# Netgear N750 Woreless Router



## lordoftheoffice (Jan 2, 2012)

I have a Netgear N750 Wireless router which is connected to a cable modem. I have to constantly (meaning at least once a day and sometimes more) unplug the router and plug it back in because of VERY SLOW internet speeds. I have tested the cable modem during these "slow times" and find the speeds to be very good. It is just when plugged into the router that the slow speeds are apparant. I have many things hooked up to the router (webcam, wireless extender and two computers...I have no gaming systems hooked up to this modem). Any ideas on what might be causing the issues? I have called Netgear tech support dozens of times and their only suggestion is to change channels which I have done many times and tried every different channel. THANKS!


----------



## etaf (Dec 28, 2008)

is it only slow when devices are connected by wireless to the router OR is a cable connected device to the router also slow 

whats the exact model of the netgear - they have started to refer to routers as N150 / N750 etc but that refers to a family of routers

can we also see an xirrus screen shot from one of your wireless connected PCs


*------------------------------------------------------------------------*
* Run Xirrus Wi-Fi Inspector  
Download and install*
If you cannot access the internet with this PC, then you will need to copy the program across to the faulty PC
Save the file to a USB flash drive or other removable media. Plug it into the working computer with internet access and copy the file and paste here.


Wi-Fi Inspector | Xirrus
Direct link to the program is here http://wpc.475a.edgecastcdn.net/00475A/XirrusWiFiInspectorSetup.1.2.0.exe

_{If the above link does not work heres another link http://www.pcworld.com/downloads/file_download/fid,77196-order,4/download.html}_

Then run and install the program - on a wireless enabled PC/Laptop
if you get an error - You need NET Framework installed for the WiFi Inspector to function.

Run the program 

A user guide is available here http://www.xirrus.com/Products/Wi-Fi-Inspector/xirruswifiinspectorguide1-2-0.aspx

post a screen shot of the program running - if there are a lot of networks showing can you click on "networks" top lefthand area - so we can see all the network information, and also post which network "Adapter Name" (1st column) is yours on the list 

To post a screen shot of the active window, hold the Alt key and press the PrtScn key. Open the Windows PAINT application and Paste the screen shot. You can then use PAINT to trim to suit, and save it as a JPG format file. 
To upload it to the forum, open the full reply window and use the Manage Attachments button to upload it here.

Note:
For a reliable (or robust as the Xirrus user guide says) wireless connection you need a signal of about -70 dBm or better.

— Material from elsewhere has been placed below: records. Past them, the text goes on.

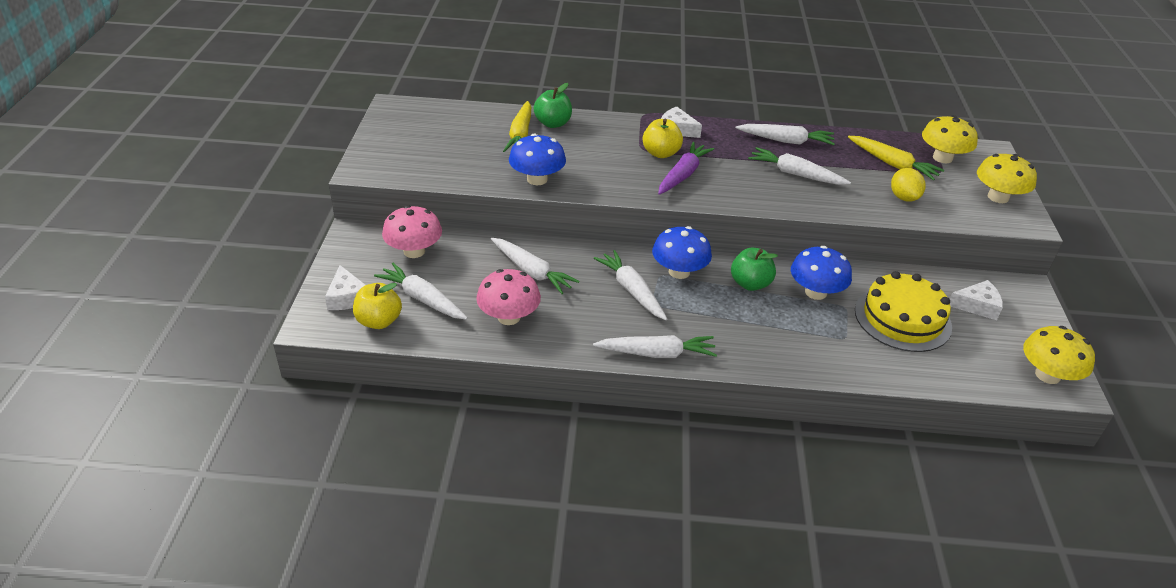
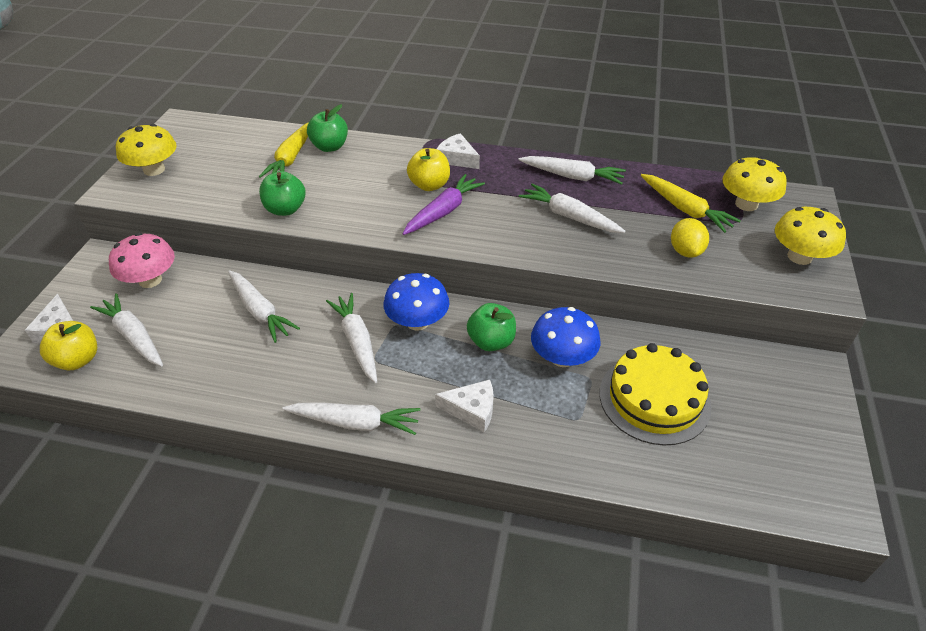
camera: 10 degrees right, 5 degrees up
pink mushroom [476,269,541,325] -> none
blue mushroom [509,134,566,185] -> green apple [259,171,306,216]
white cheese [950,280,1003,320] -> white cheese moved to [435,380,494,432]
yellow mushroom [1023,326,1095,384] -> yellow mushroom moved to [116,124,177,176]

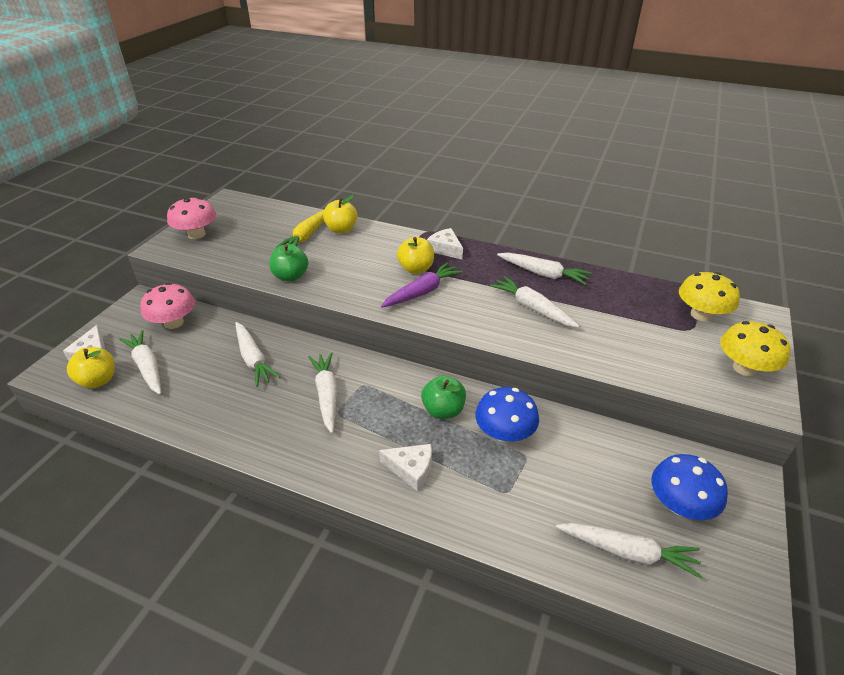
camera: 10 degrees right, 5 degrees down
yellow mushroom [116,124,177,176] -> pink mushroom [167,197,216,239]
white carrot [282,403,421,435] -> white carrot moved to [556,523,702,579]
green apple [307,104,348,152] -> yellow apple [323,195,358,234]
blue mushroom [384,273,449,331] -> blue mushroom moved to [651,454,728,520]
yellow cake [600,343,712,445] -> none
yellow carrot [641,174,741,233] -> none
yellow lemon [671,218,709,258] -> none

If you are using the Mac OS then use iStumbler 99
*------------------------------------------------------------------------*


----------



## lordoftheoffice (Jan 2, 2012)

It is a WNDR4000 Netgear router. It is slow whether connected wirelessly or with a cable to the router.
I have attached a screenshot to this post as reqested...thanks for your help!!


----------



## Old Rich (May 31, 2007)

That router has not securty so it may be that others are hitchhiking on it and taking up bandwidth .


----------



## etaf (Dec 28, 2008)

OK so the three signals are yours, a 5ghz , 2.4ghz and a guest - all unsecure - so you may want to think about a password on the wireless to stop people access your network unauthorised

it maybe worth making a note of any settings in the router and then use the reset and set back to factory reset and setup again 

the two computers - they both slow down correct


----------



## lordoftheoffice (Jan 2, 2012)

I own a small motel so there is no security because customers have to use it sometimes. I have checked though and during the lagging times, there is noone else on the router. I check that often. Actually the closest person to me is over 1/2 mile away so I doubt anyone is stealing it. I worry about resetting it and losing all the settings. I will probably just have to live with unplugging it a couple of times every day.


----------



## Wand3r3r (Sep 17, 2010)

is it the router or is it the internet connection?

to test do a broadband speed test connected to the router
do the same test connected to just the modem

Post them for review.


----------